Chancellor George Osborne was today  tub-thumping on behalf of the UK’s creative industries and calling for film and TV producers to help revive the UK economy.
Speaking at the launch of the new “Creative Sector Tax Reliefs” hosted by the British Film Commission at BAFTA, Osborne told a packed audience of industry figures that they were part “of one of the most successful, exportable industries we have in a fiercely competitive global race.”
“It’s a massively important industry for the UK going forward,” the Chancellor stated of the creative industries. He suggested that the sector generated £36 billion a year to the British economy and employs 1.5 million people. Osborne also claimed that “one pound out of every ten” that the UK generates through exports is generated through the sector.
As was revealed, a year after they were first announced, the new tax reliefs for high end TV drama and animation are already in place. The reliefs have received EU State Aid approval and the The British Film Institute (BFI) is already issuing “letters of comfort” to UK producers aiming to use the new reliefs. (It’s likely to be August before the full legislation is in place and claims for tax relief can be submitted to HMRC.)
Osborne called the new tax reliefs (which follow on from the UK Film Tax Credit in 2006) as among “the most generous tax credits now available in the world.”
The Chancellor expressed his hope that video games will shortly also receive EU State Aid approval.
“For me, there were two moments of epiphany,” the Chancellor stated of just why he has chosen to throw his weight behind the new tax breaks. “The first was when I met Oli (Hyatt, the Chair of lobbying body UK Animation)…he made such a passionate case for why British animation was the best in the world,” Osborne stated.

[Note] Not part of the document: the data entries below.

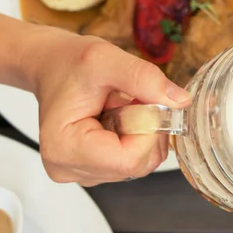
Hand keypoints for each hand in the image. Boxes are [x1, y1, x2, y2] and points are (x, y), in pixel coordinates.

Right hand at [21, 27, 189, 185]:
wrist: (51, 66)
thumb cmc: (68, 63)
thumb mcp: (105, 59)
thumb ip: (143, 78)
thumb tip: (180, 101)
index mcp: (63, 148)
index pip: (129, 160)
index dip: (147, 131)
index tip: (137, 101)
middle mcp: (68, 168)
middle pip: (136, 166)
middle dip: (144, 131)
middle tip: (126, 101)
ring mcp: (81, 173)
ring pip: (138, 165)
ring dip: (140, 134)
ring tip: (117, 108)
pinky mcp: (93, 171)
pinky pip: (132, 163)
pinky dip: (134, 140)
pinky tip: (115, 120)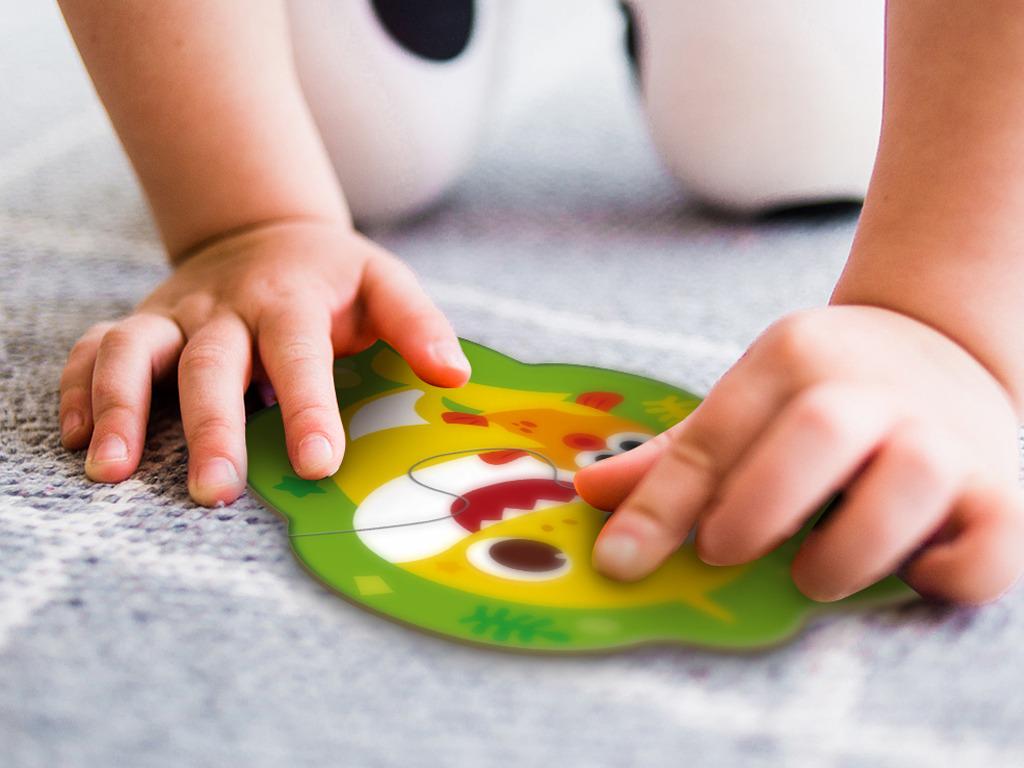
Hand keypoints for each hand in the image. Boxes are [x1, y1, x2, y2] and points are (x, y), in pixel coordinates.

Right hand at [59, 220, 469, 505]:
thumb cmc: (330, 276)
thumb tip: (453, 375)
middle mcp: (224, 308)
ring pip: (133, 351)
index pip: (298, 353)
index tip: (318, 464)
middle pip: (211, 364)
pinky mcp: (141, 324)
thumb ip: (416, 323)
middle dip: (211, 428)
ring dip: (120, 406)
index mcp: (289, 299)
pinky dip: (80, 388)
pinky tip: (79, 438)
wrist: (263, 232)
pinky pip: (93, 349)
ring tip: (112, 470)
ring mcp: (174, 315)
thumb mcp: (382, 281)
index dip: (308, 408)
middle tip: (214, 493)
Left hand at [576, 306, 1023, 603]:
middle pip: (817, 433)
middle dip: (758, 506)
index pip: (716, 432)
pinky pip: (986, 548)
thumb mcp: (747, 401)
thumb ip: (677, 455)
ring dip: (848, 547)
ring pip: (909, 481)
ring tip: (811, 576)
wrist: (943, 350)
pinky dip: (945, 575)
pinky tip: (906, 572)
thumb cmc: (821, 394)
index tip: (620, 561)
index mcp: (792, 359)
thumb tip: (588, 491)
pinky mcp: (1002, 491)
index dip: (662, 504)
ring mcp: (944, 435)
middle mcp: (871, 389)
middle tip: (722, 552)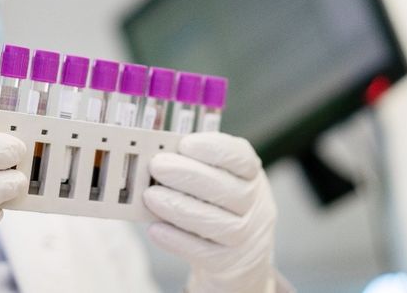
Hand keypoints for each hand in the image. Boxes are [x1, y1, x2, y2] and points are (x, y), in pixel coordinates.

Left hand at [144, 132, 277, 292]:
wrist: (238, 256)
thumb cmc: (218, 207)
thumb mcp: (216, 180)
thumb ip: (192, 166)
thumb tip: (159, 155)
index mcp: (250, 175)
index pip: (240, 157)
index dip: (214, 149)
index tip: (184, 144)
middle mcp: (255, 204)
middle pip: (227, 189)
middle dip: (188, 175)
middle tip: (157, 166)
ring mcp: (246, 236)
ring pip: (217, 223)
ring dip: (180, 207)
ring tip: (150, 196)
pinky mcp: (229, 263)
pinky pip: (204, 253)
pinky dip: (178, 240)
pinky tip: (156, 229)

Osborne’s second moment of epiphany came when he watched a UK-set TV drama (he didn’t reveal which) and realised from the end credits that it had been shot in Hungary.
“It struck me as crazy that we weren’t able to do something to change that.”
Osborne pointed to the strength of the creative sector throughout the UK - and not just in London and the south-east. “We need to see other parts of our country becoming more competitive and attracting private sector jobs. What’s fantastic about your industry is that so much of it happens throughout the country whether it’s animation in Bristol, video games in Dundee or, of course, (HBO drama) The Game Of Thrones in Northern Ireland.”
The Chancellor called on his audience tell their contacts round the world “the good news that the UK has now one of the most competitive tax regimes for the creative industries. This is the place to do your new hit TV show. This is the place to do your excellent animation. If we collectively send that message out to the world, the world will notice.”
Ed Vaizey MP, Minister for Culture, Communications and Creative Industries, speaking after The Chancellor, pointed out that 1000 films have now taken advantage of the film tax credit which has been worth £800 million over the last five years.
“Our Chancellor knows a good deal when he sees it…and we are it!” quipped Amanda Nevill, CEO of the BFI of the Government’s backing for tax breaks for the creative sector.
Chairing the event, Iain Smith, OBE, Chair, British Film Commission, hailed “the solid government support” now allowing the UK creative industries to flourish.